2020 01 11 Villejuif Underground Maroquinerie (11)

22h20 : plus d’une demi-heure de retard pour Nathan Roche et son Villejuif Underground, on s’inquiète forcément un peu, craignant un set raccourci. Le public est désormais constitué en grande partie de fans hardcore du groupe, qui sont clairement ici ce soir pour s’amuser. On s’accroche à nos retours au premier rang, en se préparant pour une soirée agitée : gonzo ou gonzaï, comme promis !
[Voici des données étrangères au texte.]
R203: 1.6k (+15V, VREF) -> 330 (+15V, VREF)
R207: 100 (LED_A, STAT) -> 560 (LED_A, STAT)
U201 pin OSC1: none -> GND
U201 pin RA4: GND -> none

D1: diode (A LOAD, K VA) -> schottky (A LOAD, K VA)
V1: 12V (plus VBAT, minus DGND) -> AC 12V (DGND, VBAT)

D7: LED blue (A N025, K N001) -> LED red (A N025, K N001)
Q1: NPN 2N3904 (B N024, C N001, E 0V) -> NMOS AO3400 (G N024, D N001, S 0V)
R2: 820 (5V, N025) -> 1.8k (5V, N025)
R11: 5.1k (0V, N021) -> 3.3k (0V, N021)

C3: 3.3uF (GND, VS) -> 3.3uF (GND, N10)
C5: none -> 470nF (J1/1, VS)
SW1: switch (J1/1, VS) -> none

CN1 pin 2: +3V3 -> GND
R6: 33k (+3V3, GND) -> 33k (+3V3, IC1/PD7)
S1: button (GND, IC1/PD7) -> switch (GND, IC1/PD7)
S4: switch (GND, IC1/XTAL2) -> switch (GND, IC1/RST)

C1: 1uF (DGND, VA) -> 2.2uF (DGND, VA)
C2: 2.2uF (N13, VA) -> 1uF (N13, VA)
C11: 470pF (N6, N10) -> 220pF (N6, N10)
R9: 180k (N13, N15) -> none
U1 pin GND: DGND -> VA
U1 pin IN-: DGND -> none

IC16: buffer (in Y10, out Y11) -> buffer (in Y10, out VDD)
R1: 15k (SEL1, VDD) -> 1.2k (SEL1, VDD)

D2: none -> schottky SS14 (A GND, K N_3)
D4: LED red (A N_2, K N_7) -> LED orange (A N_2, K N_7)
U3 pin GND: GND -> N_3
Nathan n’a pas l’air trop en forme, entre son écharpe bien chaude qui lui entoure la tête et son explication quant au fait qu’il s’est bousillé le dos et qu’il ne pourra pas danser comme d’habitude (ordre de son ostéopathe !). Il nous explique bien vite qu’ils n’ont eu que le temps de répéter ce nouveau set une seule fois… avant-hier ! Et en plus, on remarquera que Nathan ne connaît pas les textes de ses chansons, puisqu’il doit avoir recours à des anti-sèches pour pouvoir chanter. Bref, la soirée ne s’annonce pas sous les meilleurs auspices, et de fait, le démarrage avec John Forbes et Back Packers est assez poussif, on va dire sympa au plus. Heureusement, le final de Haunted Chateau s’enflamme, et on peut comprendre un peu de quoi il s’agit en fait, avec ce Villejuif Underground paradoxal : un jeune artiste australien, dont le style peut évoquer un Lou Reed laid-back, a été pris en otage par une bande de banlieusards fous furieux qui ont sans doute un fond de nostalgie pour le bordel des années 90, quand entre la Mano Negra, les Wampas ou les Bérus, on savait s’amuser dans la capitale !

Sur scène, c’est un bordel sans nom avec le matériel disposé de manière précaire, avec pour chaque chanson quelques courtes discussions sur ce qu’il convient de faire, et de brefs moments d’improvisation générale, qui voient néanmoins le groupe retomber toujours brillamment sur ses pieds. On prend son mal en patience pendant ce démarrage de set un peu chaotique en admirant Thomas, le fantastique bassiste – malheureusement dans le noir, les éclairages ce soir étant en dessous de ce qu’on attend à la Maroquinerie – dont le jeu de scène spectaculaire n’empêche pas une redoutable efficacité mélodique.

2020 01 11 Villejuif Underground Maroquinerie (39)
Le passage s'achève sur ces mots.